(Excerpts from a dataset)
-.-.-
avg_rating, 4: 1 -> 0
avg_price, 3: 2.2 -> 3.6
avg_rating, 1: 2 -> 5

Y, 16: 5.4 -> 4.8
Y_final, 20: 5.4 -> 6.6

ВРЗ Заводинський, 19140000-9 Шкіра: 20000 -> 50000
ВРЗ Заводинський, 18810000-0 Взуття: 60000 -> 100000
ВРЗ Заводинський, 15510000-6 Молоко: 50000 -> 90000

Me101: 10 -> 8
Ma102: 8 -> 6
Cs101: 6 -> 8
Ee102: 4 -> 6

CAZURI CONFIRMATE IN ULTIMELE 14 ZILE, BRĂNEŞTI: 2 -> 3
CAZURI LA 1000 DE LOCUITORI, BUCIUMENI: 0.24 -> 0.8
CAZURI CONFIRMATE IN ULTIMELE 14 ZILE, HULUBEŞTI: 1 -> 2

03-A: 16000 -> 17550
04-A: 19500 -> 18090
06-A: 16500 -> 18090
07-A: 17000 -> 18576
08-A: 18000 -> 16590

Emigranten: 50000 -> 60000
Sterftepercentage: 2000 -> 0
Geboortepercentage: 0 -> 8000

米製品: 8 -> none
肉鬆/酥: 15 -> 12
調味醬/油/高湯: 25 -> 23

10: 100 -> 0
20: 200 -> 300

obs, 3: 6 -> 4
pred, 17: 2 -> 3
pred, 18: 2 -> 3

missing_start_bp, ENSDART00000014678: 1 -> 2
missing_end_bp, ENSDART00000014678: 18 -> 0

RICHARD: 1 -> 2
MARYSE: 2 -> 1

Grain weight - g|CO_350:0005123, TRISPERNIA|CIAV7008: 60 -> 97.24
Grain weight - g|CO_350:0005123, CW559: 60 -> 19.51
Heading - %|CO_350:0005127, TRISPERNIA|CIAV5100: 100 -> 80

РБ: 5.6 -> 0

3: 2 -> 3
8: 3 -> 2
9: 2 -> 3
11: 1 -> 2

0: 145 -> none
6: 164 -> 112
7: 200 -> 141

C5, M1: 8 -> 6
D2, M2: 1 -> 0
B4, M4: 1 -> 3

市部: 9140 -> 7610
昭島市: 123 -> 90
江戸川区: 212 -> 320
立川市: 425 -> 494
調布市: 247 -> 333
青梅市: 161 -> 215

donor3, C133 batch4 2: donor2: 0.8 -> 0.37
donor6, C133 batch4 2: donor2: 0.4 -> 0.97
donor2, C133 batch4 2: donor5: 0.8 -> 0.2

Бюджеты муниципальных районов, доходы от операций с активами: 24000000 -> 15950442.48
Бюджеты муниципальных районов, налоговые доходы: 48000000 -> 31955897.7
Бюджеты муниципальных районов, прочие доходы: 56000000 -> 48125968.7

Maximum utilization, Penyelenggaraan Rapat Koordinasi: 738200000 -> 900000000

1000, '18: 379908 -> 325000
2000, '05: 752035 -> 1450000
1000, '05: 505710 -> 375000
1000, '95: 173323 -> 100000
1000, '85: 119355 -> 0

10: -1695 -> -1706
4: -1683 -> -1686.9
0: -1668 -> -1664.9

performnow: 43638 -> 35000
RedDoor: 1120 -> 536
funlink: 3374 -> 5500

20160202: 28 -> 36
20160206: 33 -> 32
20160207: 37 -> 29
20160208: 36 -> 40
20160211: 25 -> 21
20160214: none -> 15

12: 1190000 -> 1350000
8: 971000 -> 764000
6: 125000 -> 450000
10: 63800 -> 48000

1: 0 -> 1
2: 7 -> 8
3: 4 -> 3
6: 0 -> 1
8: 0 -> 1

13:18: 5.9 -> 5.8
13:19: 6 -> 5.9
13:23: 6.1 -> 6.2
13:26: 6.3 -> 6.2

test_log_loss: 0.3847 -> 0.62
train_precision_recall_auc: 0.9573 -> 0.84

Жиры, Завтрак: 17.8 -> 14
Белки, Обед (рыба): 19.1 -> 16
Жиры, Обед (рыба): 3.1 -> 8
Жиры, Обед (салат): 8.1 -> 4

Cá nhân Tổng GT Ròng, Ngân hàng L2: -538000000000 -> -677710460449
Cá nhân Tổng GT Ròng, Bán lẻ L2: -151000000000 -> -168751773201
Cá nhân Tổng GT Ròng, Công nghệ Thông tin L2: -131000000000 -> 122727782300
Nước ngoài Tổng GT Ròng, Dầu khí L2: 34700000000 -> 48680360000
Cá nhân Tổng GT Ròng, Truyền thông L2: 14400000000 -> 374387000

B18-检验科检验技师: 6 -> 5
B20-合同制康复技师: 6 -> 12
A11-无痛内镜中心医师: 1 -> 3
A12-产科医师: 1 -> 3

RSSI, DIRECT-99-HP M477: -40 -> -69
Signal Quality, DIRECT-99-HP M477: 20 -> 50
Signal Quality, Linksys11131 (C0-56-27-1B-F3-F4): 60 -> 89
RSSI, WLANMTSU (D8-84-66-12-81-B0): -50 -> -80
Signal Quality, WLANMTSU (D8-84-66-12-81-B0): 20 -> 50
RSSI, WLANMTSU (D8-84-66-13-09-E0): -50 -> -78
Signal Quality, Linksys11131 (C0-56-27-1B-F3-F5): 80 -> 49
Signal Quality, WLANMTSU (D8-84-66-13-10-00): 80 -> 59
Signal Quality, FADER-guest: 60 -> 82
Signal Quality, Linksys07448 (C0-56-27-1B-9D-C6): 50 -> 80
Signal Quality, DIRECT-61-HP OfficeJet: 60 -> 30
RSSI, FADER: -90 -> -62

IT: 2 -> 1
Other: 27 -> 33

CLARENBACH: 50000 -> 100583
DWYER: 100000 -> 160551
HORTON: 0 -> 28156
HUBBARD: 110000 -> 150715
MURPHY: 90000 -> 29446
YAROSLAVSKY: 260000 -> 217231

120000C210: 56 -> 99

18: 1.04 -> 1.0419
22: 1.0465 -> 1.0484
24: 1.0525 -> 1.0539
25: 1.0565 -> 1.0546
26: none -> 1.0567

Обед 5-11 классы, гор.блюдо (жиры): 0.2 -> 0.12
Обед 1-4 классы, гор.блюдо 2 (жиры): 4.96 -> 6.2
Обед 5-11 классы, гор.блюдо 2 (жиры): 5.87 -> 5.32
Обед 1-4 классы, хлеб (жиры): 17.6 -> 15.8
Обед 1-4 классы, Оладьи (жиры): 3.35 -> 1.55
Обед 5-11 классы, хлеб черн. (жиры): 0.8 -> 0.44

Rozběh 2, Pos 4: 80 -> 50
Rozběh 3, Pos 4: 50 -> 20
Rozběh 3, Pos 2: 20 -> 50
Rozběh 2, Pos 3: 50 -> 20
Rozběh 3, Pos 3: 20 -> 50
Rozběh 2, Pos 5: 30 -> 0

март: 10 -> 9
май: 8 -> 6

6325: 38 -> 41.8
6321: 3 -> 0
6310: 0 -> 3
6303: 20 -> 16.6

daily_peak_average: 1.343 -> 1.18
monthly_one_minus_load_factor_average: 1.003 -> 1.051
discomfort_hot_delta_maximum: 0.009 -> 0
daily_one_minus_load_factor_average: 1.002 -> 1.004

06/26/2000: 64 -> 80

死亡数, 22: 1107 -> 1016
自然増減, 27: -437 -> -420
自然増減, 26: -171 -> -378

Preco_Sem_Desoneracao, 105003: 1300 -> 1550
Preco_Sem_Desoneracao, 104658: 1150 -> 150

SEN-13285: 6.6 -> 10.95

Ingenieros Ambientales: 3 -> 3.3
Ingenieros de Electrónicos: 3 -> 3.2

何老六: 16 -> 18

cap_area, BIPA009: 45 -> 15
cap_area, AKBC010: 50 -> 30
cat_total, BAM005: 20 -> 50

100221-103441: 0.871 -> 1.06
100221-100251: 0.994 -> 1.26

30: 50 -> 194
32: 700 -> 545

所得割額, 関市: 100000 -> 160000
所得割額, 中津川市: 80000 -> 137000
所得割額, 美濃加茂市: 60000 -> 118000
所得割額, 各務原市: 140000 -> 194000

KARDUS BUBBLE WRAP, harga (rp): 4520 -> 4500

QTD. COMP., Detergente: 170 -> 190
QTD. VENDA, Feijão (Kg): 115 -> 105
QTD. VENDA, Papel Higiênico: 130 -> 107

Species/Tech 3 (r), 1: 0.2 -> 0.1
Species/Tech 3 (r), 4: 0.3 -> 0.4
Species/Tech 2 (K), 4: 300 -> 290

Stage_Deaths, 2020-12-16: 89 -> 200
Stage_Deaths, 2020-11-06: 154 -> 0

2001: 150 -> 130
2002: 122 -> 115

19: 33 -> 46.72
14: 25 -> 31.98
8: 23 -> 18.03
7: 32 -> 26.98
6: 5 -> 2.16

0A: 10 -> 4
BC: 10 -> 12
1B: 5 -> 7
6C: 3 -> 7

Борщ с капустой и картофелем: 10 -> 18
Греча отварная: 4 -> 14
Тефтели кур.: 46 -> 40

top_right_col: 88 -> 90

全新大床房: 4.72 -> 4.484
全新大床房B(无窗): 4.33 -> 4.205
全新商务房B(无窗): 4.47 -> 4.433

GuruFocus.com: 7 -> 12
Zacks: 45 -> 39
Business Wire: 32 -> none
-.-.-
Work order =>
Above are the entries; repeat their lines exactly, from the first through the one that contains "Cs101: 6 -> 8".

Finished exercise =>
avg_rating, 4: 1 -> 0
avg_price, 3: 2.2 -> 3.6
avg_rating, 1: 2 -> 5

Y, 16: 5.4 -> 4.8
Y_final, 20: 5.4 -> 6.6

ВРЗ Заводинський, 19140000-9 Шкіра: 20000 -> 50000
ВРЗ Заводинський, 18810000-0 Взуття: 60000 -> 100000
ВРЗ Заводинський, 15510000-6 Молоко: 50000 -> 90000

Me101: 10 -> 8
Ma102: 8 -> 6
Cs101: 6 -> 8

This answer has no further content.